X is a point 7cm from the center of circle O with radius 9 cm. AXB is a chord of the circle such that AX= 2 XB. Find the length of AB.

For the chord AB

k=mXB
2k=mAX

We will construct diameter CD such that X lies on CD.
Now CX=9+7=16 cm, XD=9-7=2 cm

Using the theorem of intersecting chords (AB and CD), we have
16*2=k(2k)
Solve for k.

To find the length of AB, we can use the Pythagorean Theorem and some algebra.

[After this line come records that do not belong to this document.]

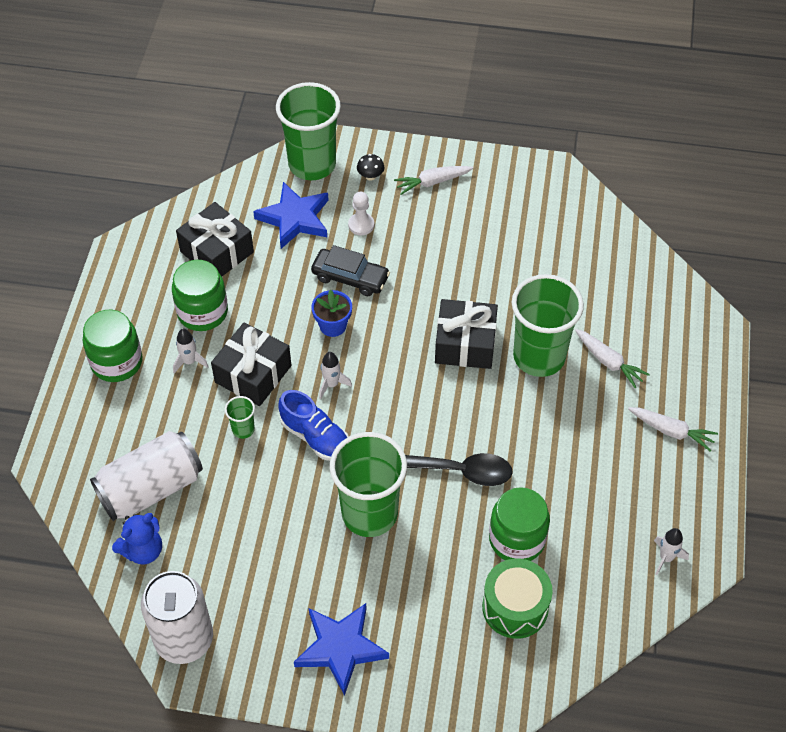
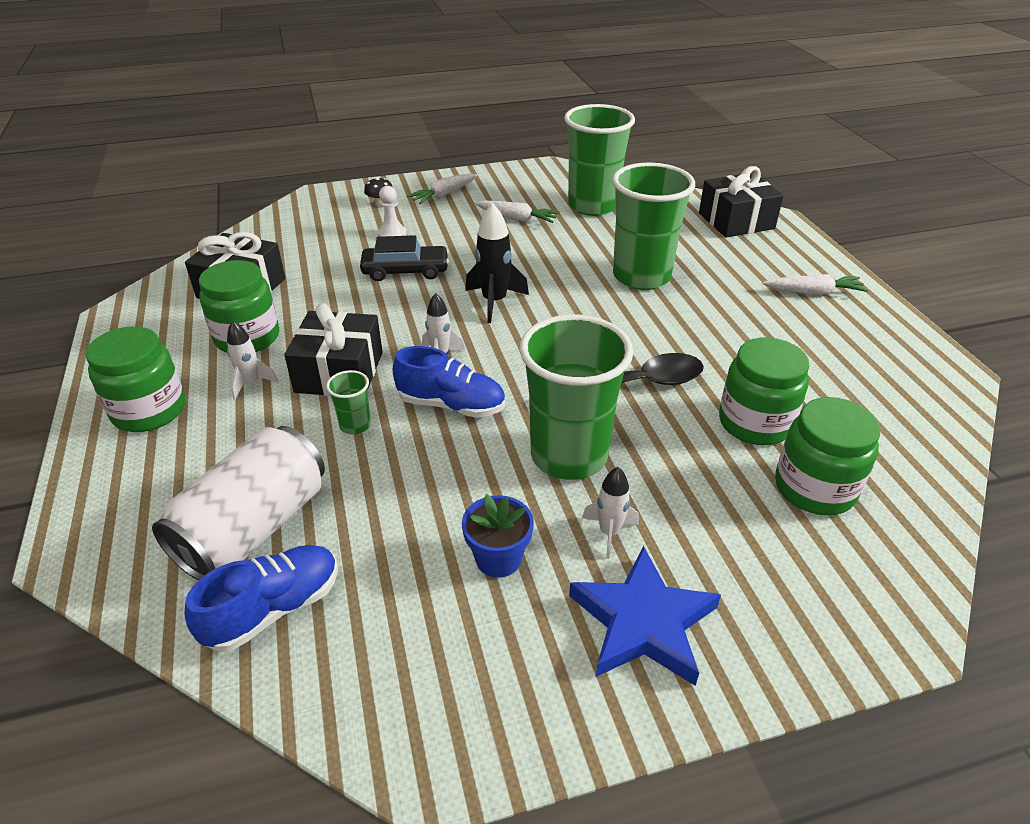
camera: 25 degrees left, 15 degrees down
blue teddy bear [112,513,162,564] -> blue shoe [185,545,338,652]
white can [141,571,213,664] -> none
blue star [253,182,328,249] -> none
green cup [276,82,341,180] -> green cup moved to [564,104,635,216]
blue flower pot [311,290,352,337] -> blue flower pot moved to [462,494,534,578]
black gift [435,299,498,369] -> black gift moved to [699,166,784,237]
green drum [482,559,553,639] -> green jar [775,397,880,515]
white carrot [575,329,650,388] -> white carrot moved to [475,201,560,223]
white rocket [654,528,689,575] -> white rocket moved to [582,467,639,559]
none -> black rocket [465,203,529,323]

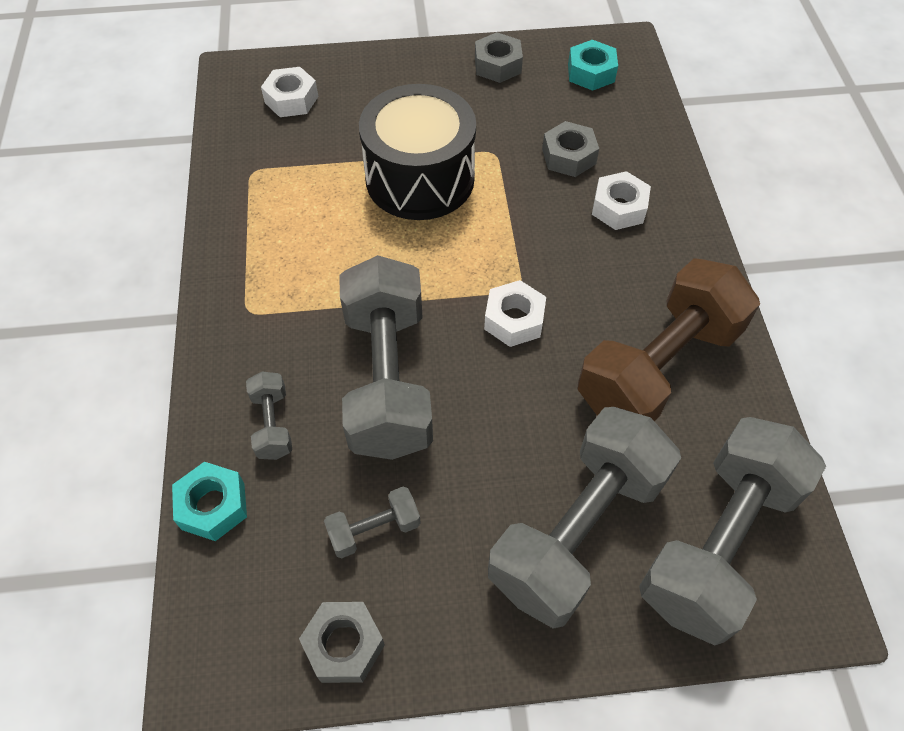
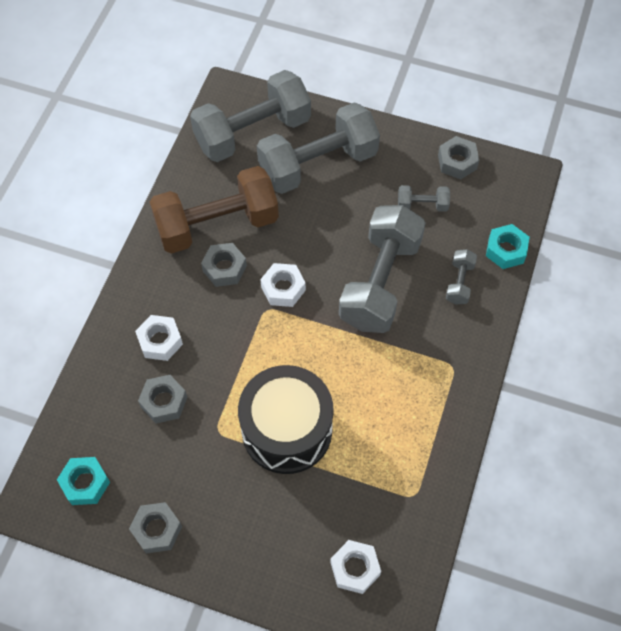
camera: 155 degrees left, 5 degrees up
none -> grey nut [201,243,247,287]

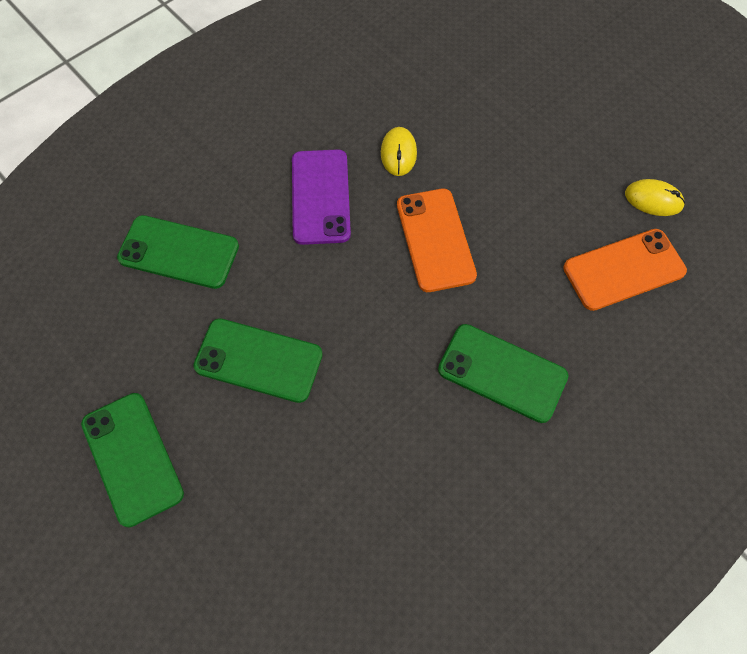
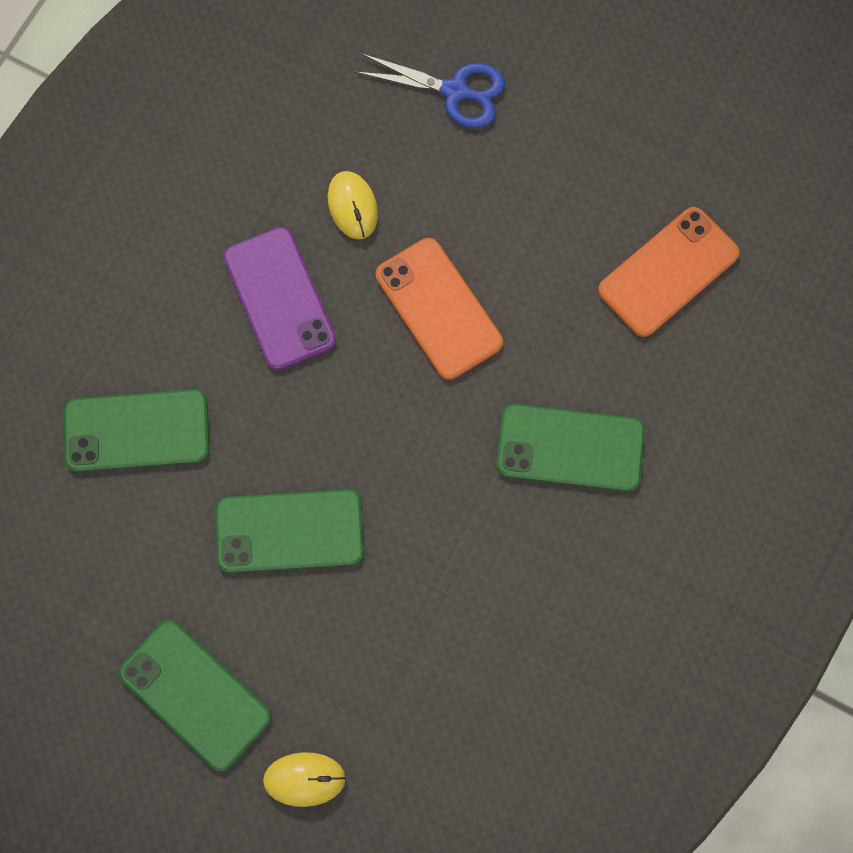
camera: 20 degrees left, 10 degrees up
yellow mouse [625,179,685,216] -> yellow mouse moved to [263,752,346,807]
none -> blue scissors [355,53,505,128]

Let's label the center of the circle O and the point where the chord AXB intersects the circumference of the circle as C.

First, we find the length of OC, which is the radius of the circle. Given that the radius of the circle is 9 cm, OC = 9 cm.

Then, we can find the length of AC. Since X is a point 7 cm from the center of the circle, AC = OC - AX = 9 cm - 7 cm = 2 cm.

Now, let's focus on the chord AXB. We are told that AX = 2XB. Let's label the length of XB as y. Therefore, AX = 2y.

Since Y is the midpoint of AXB, the length of AY is also y. And since AY = AC - CY, we have y = AC - CY.

Substituting the values we know, we get y = 2 cm - CY.

Now, let's consider triangle ACY. Using the Pythagorean Theorem, we have AC^2 = AY^2 + CY^2.

Since we know AC = 2 cm and AY = y, we can substitute these values into the equation:

(2 cm)^2 = y^2 + CY^2.

Expanding this equation, we have 4 cm^2 = y^2 + CY^2.

Since we know that y = 2 cm - CY, let's substitute this into the equation:

4 cm^2 = (2 cm - CY)^2 + CY^2.

Expanding this equation, we have 4 cm^2 = 4 cm^2 - 4 cm * CY + CY^2 + CY^2.

Simplifying this equation, we get 4 cm^2 = 4 cm^2 - 4 cm * CY + 2 CY^2.

By canceling out the common terms, we get 0 = - 4 cm * CY + 2 CY^2.

Rearranging the terms, we have 2 CY^2 - 4 cm * CY = 0.

Factorizing the equation, we get 2 CY (CY - 2 cm) = 0.

Since we can't have a negative length for CY, we discard the CY - 2 cm = 0 solution and focus on CY = 0.

If CY = 0, then Y coincides with C, and thus A and B also coincide. In this case, the length of AB is zero.

Therefore, the length of AB is 0 cm.